Lift out each line of the data that holds "Science".

(Record set)

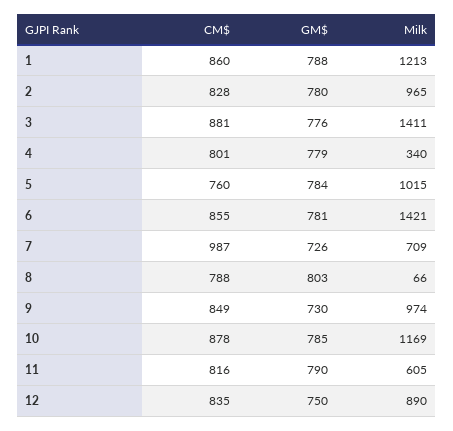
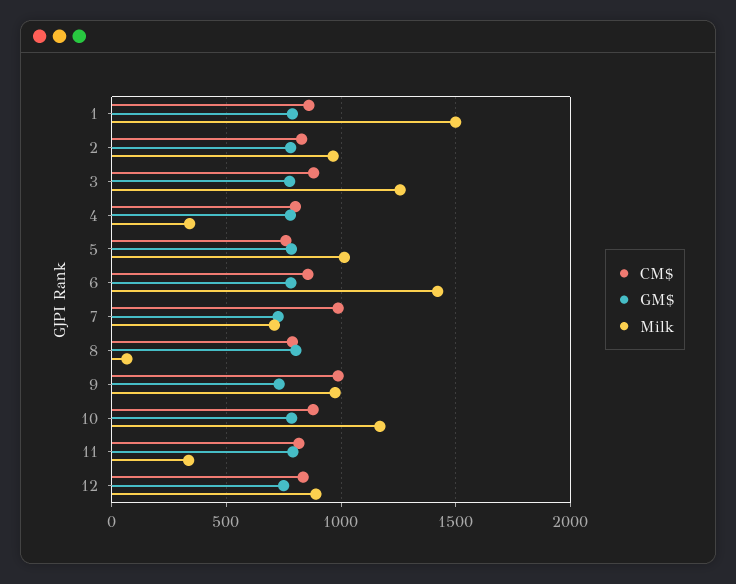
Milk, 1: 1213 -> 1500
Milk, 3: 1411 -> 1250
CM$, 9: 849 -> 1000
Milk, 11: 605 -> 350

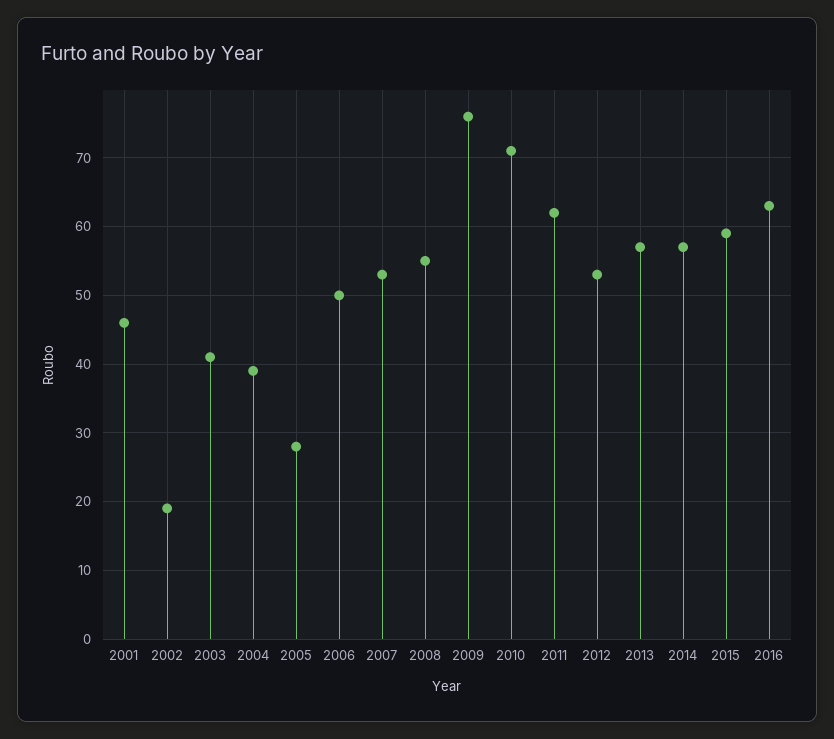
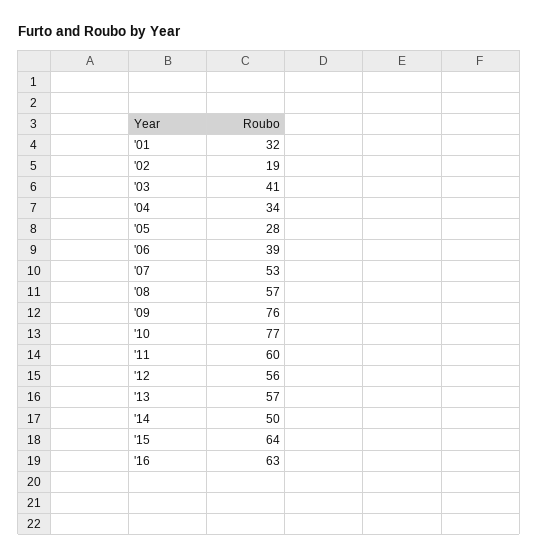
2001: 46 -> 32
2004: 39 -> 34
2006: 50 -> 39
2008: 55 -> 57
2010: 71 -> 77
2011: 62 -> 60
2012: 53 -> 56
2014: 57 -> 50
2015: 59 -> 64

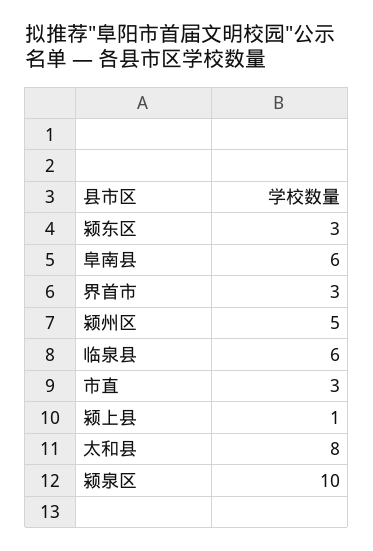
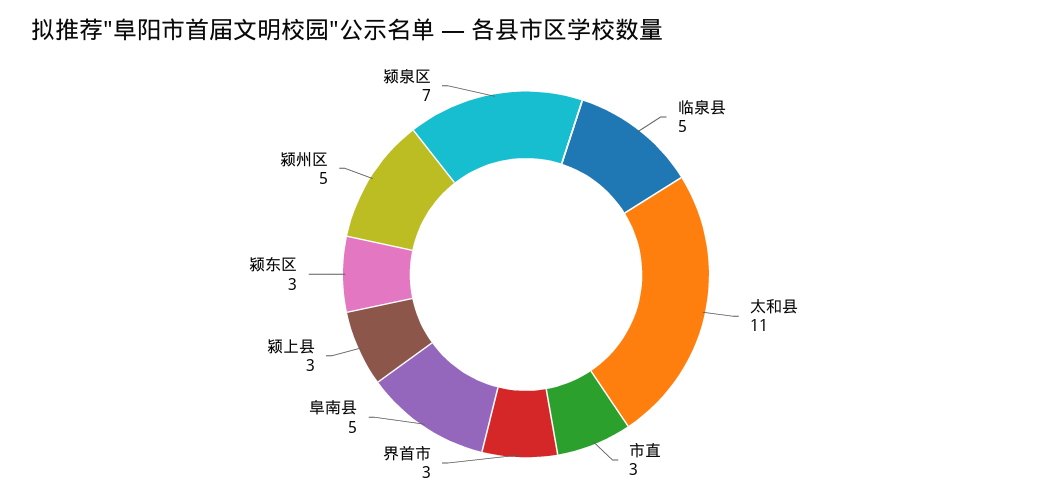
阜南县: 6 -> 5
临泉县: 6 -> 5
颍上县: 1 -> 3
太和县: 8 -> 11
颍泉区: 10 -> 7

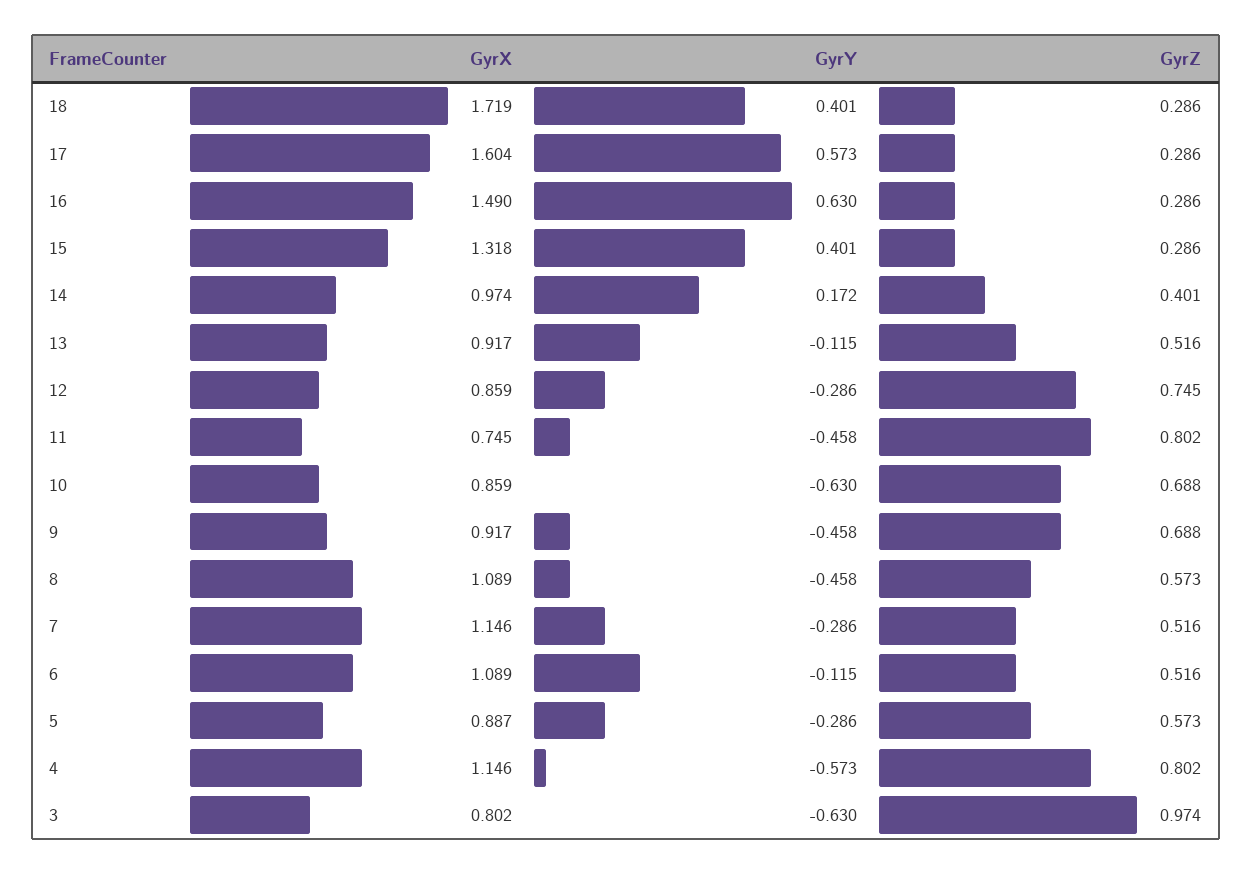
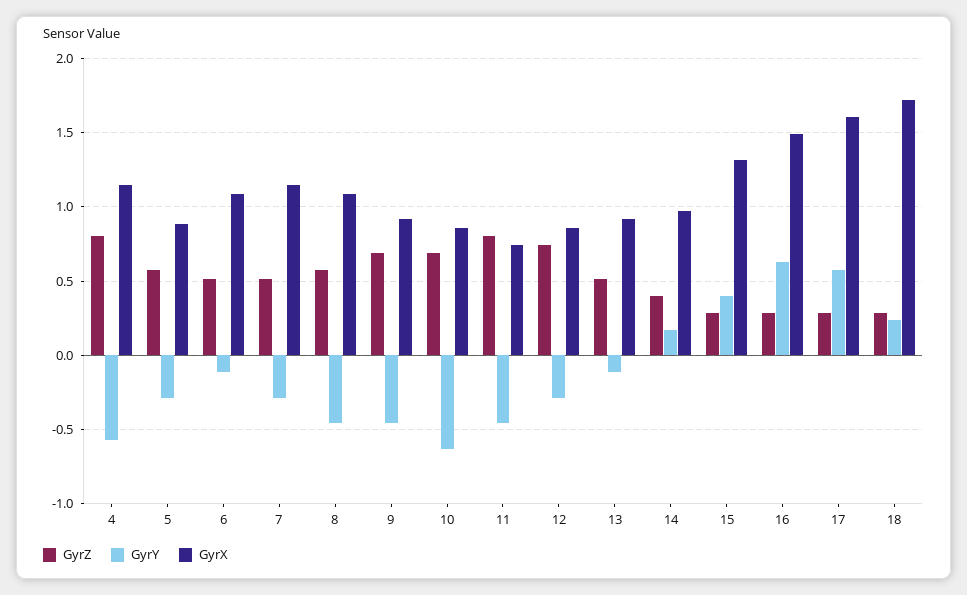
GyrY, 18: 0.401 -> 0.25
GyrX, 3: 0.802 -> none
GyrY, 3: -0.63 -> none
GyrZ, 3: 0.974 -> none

(End Record set)
(Record set)

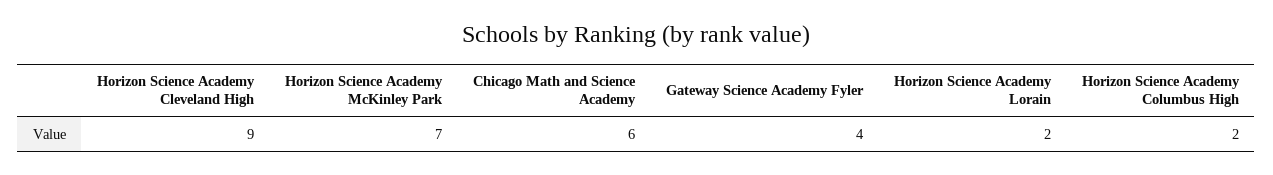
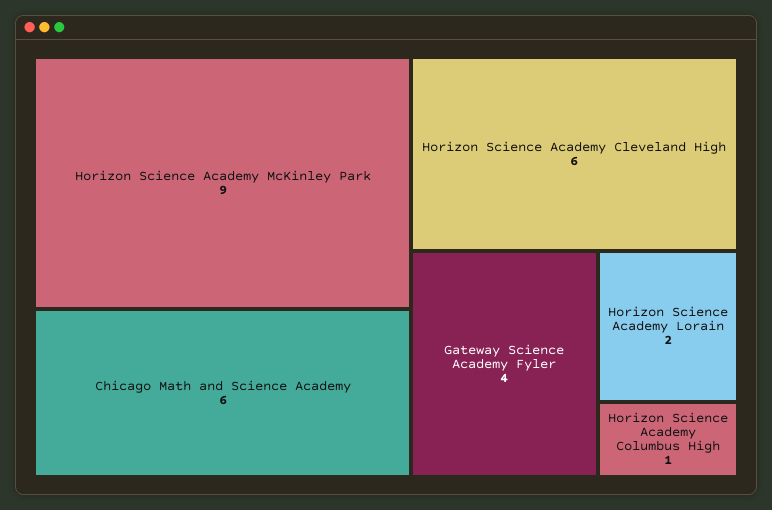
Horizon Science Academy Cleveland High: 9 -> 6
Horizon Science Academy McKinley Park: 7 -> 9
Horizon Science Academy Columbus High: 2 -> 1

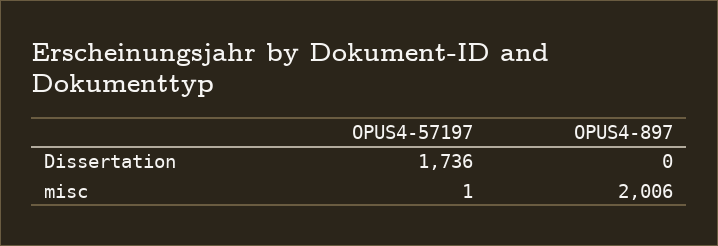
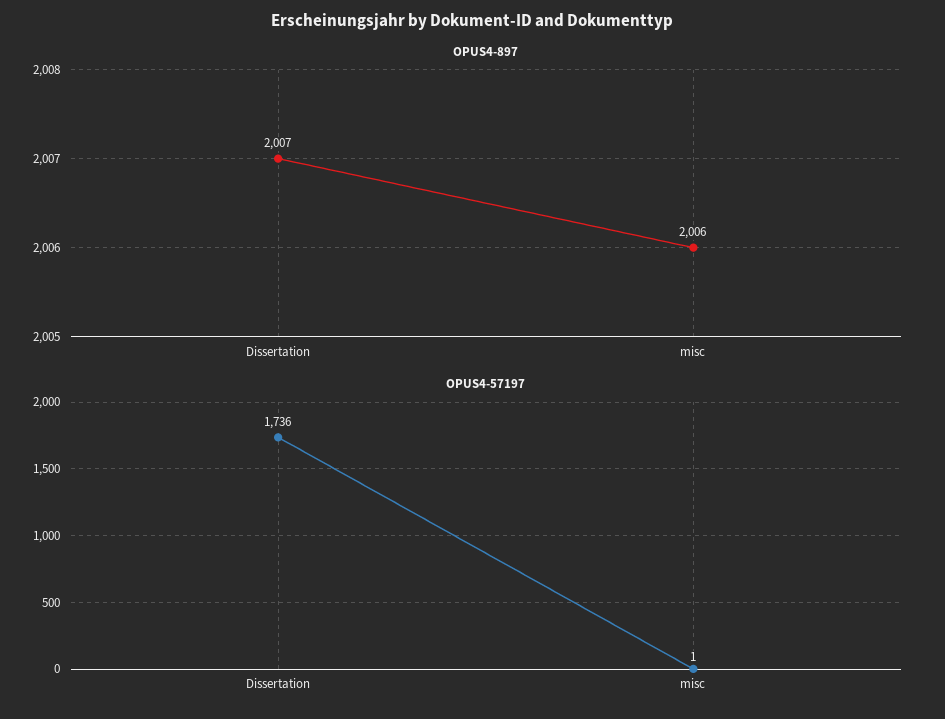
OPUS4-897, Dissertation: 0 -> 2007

(End Record set)
(Record set)

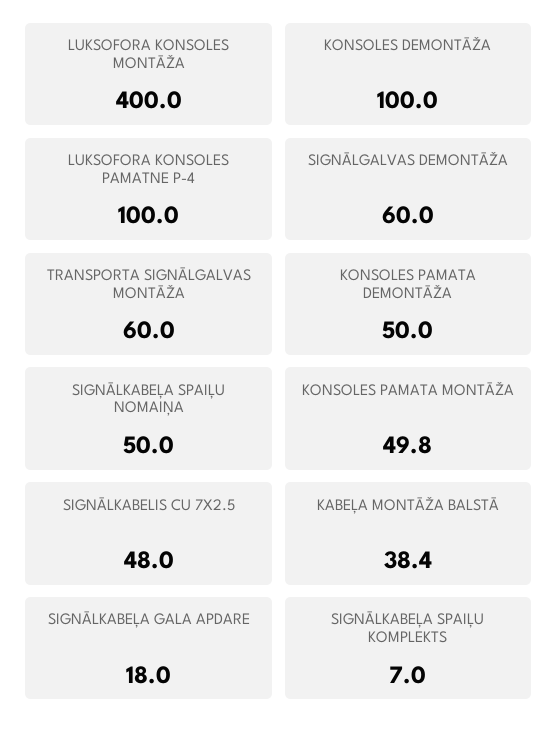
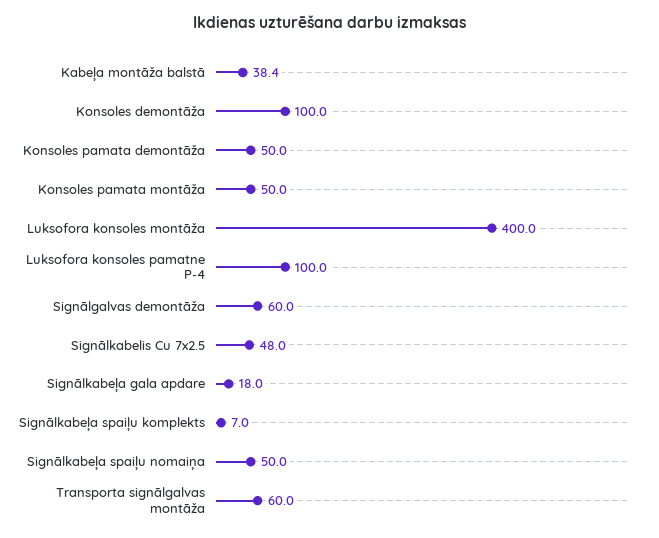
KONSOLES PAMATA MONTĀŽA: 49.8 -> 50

(End Record set)

Your solution.
Horizon Science Academy Cleveland High: 9 -> 6
Horizon Science Academy McKinley Park: 7 -> 9
Horizon Science Academy Columbus High: 2 -> 1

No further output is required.